ShaneFlandermeyer / tdmpc2-jax

Jax/Flax Implementation of TD-MPC2
43 stars 6 forks source link

Removed world model's dependency on gymnasium spaces #6

Closed edoust closed 3 months ago

edoust commented 4 months ago

I tested your tdmpc2 implementation on some JAX environments (brax, gymnax using vmap on the step and reset functions)

One issue with training non-gymnasium environments is the requirement to pass in gymnasium spaces into the world model

This PR removes that requirement, which facilitates creating and running independent training scripts without gymnasium

ShaneFlandermeyer commented 4 months ago

Yeah, it definitely makes sense to decouple the implementation from any particular environment library. Made a few small changes to your commit:

Thoughts?

edoust commented 4 months ago

Looks good to me...

edwhu commented 4 months ago

Would these changes break envs with dictionary observation spaces? It seems like we're assuming the observation is a single vector.

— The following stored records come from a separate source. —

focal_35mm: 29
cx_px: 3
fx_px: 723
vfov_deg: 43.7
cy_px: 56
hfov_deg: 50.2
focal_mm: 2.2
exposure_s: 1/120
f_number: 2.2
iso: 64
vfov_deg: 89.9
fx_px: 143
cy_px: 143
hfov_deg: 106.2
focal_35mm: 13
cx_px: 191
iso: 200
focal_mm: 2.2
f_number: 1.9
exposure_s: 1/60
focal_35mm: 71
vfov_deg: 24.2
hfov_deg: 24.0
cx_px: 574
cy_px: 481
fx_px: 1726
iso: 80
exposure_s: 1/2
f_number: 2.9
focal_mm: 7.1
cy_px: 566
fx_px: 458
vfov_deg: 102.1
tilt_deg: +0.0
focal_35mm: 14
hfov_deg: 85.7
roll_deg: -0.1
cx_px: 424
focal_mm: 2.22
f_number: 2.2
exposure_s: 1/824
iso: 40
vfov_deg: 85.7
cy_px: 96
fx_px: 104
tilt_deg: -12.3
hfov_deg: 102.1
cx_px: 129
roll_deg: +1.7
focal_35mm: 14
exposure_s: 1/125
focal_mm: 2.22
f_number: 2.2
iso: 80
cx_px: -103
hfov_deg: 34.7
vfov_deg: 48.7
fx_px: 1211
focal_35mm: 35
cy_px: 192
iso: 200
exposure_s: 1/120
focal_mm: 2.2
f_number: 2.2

edwhu commented 4 months ago

I guess the code currently doesn't support dictionary observation spaces anyways, so it's not a huge deal.

ShaneFlandermeyer commented 4 months ago

This shouldn't impose any constraints on the observation, but the ArrayLike type hint probably needs to change. Since the dummy observation is only processed by encoder_module.init, you should be able to modify the encoder layers to handle whatever observation structures you want.

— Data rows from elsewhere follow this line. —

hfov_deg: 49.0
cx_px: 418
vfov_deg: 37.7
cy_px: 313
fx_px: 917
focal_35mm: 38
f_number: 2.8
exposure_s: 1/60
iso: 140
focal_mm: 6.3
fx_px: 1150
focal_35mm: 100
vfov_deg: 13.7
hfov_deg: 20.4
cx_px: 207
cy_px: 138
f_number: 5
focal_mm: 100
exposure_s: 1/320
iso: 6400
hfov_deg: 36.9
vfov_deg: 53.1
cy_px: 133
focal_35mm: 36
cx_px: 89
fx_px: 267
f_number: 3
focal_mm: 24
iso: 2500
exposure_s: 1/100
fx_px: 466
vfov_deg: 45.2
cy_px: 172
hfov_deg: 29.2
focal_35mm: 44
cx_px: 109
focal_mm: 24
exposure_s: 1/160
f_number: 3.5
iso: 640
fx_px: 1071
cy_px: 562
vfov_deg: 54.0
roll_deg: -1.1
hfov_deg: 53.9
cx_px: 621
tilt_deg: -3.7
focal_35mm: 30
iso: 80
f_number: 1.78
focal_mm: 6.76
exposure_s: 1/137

I'll double check this tomorrow.

ShaneFlandermeyer commented 3 months ago

Apologies for the late response; I've been trying to finalize the other active PR before modifying the code for this one.

What do you all think about doing away with the encoder_module, encoder_optim and observation space (or dummy observation) args and just having the user define the encoder TrainState externally? I like this idea from a flexibility perspective. Since the encoder is the main design degree of freedom across state representations/modalities, I think it makes a lot of sense to give the user full control over its definition.

ShaneFlandermeyer commented 3 months ago

After toying with this more over the weekend, I'm leaning heavily towards separating the encoder and world model definitions entirely. It would add quite a bit of flexibility for custom environment types and exotic encoder models.

The commits above show the proposed changes integrated into the most recent develop branch push. A custom encoder can be defined as in lines 113-126 of train.py. Curious to hear your thoughts @edoust @edwhu

edwhu commented 3 months ago

Decoupling the encoder makes sense to me in general. This opens the door to using more flexible observation spaces like dictionaries.

However, I think the replay buffer (and maybe other parts of the codebase) still expect the observation to be a vector, which could be a problem.

ShaneFlandermeyer commented 3 months ago

The code base actually supports dict observations already, and I've used it for some of my dict-based environments. If you look in the sequential buffer and the world model, all operations on the observations get tree mapped for this reason.

From there, I leave it up to the encoder definition to handle dict spaces as they want (e.g., concatenation, separate network heads, and so on).

edwhu commented 3 months ago

Great, didn't see the tree map. That's nice!

edoust commented 3 months ago

Nice, those are some good changes.

I made minor changes to remove a few lines that won't work with non-gymnasium environments, now there is mainly the single_action_space and the keys of the RecordEpisodeStatistics wrapper remaining, which are not compatible

I think that's fine, since training on other environments requires more changes anyways

ShaneFlandermeyer commented 3 months ago

It appears that something in this pull request causes a significant performance degradation - the agent is stuck at ~3000 reward in the halfcheetah gym env. I get good performance in the latest commit to develop. Hoping this is not the case, but it's possible something broke in afcf3cb158adfceee920b068c2ff23db610a36f7. It will be a day or two before I can look into it further.

EDIT: I think there was actually a problem on my end. Looks good in my current run.